Che cosa ha studiato lo studio STICH
Lo studio ha confrontato due gruppi di pazienti con insufficienza cardiaca causata da malattia coronarica o infarto precedente:
- un gruppo ha ricevuto solo la migliore terapia medica disponibile;
- l'altro gruppo ha ricevuto un intervento chirurgico chiamato rivascolarizzazione miocardica (CABG), insieme alla terapia medica.
La rivascolarizzazione miocardica è un'operazione che serve a migliorare il flusso di sangue al cuore, aprendo o bypassando le arterie bloccate.
I risultati principali
- Dopo circa cinque anni, chi ha avuto l'intervento chirurgico ha mostrato una riduzione del 14% del rischio di morte per qualsiasi causa rispetto a chi ha ricevuto solo cure mediche. Questo risultato però non è stato considerato statisticamente certo.
- La chirurgia ha ridotto del 19% il rischio di morte per problemi cardiaci.
- Inoltre, ha diminuito del 26% il rischio combinato di morte e ricoveri per malattie cardiache.
Questi ultimi due risultati sono stati considerati significativi dal punto di vista scientifico.
Cosa aspettarsi dopo l'intervento
Inizialmente, subito dopo l'intervento, il rischio per i pazienti era più alto rispetto a chi non si era operato. Tuttavia, dopo circa due anni, la sopravvivenza era migliore tra chi aveva ricevuto la rivascolarizzazione.

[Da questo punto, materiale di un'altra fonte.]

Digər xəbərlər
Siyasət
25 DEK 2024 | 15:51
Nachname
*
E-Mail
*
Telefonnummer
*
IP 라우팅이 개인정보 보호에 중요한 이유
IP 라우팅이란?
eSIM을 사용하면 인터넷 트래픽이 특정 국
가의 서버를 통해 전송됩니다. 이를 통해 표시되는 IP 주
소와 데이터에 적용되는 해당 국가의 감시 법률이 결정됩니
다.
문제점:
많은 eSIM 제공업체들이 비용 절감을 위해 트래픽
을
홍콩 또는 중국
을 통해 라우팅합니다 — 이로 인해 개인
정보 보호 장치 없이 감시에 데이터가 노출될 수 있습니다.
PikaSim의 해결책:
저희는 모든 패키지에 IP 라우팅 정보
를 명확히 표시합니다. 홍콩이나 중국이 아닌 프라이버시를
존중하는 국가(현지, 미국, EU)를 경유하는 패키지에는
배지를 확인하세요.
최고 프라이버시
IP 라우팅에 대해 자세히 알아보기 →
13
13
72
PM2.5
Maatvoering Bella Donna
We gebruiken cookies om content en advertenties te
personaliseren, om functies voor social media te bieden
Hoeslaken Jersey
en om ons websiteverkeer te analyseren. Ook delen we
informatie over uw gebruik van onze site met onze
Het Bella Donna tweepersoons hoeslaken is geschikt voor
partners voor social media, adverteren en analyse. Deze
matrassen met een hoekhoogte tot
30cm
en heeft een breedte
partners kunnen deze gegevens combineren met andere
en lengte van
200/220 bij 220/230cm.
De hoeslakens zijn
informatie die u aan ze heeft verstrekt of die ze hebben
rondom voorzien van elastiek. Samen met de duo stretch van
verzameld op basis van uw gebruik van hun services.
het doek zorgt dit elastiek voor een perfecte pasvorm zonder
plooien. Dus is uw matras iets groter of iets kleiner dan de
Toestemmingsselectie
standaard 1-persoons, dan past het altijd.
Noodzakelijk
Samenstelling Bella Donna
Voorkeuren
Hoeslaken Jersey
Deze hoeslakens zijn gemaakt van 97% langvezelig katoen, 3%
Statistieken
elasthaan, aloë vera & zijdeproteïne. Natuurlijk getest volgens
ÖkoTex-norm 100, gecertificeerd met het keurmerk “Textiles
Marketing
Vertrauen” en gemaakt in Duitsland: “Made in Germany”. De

Perché questi risultati sono importanti
Lo studio STICH è il più grande studio che ha confrontato la chirurgia più terapia medica rispetto alla sola terapia medica in pazienti con insufficienza cardiaca dovuta a problemi delle arterie del cuore. Questi dati aiutano i medici a decidere quando è utile proporre l'intervento chirurgico per migliorare la qualità e la durata della vita.
In conclusione
La rivascolarizzazione miocardica, unita alla migliore terapia medica, può migliorare la sopravvivenza e ridurre le complicazioni nei pazienti con insufficienza cardiaca causata da malattia coronarica. Anche se l'intervento comporta un rischio iniziale maggiore, i benefici a lungo termine sono evidenti dopo alcuni anni.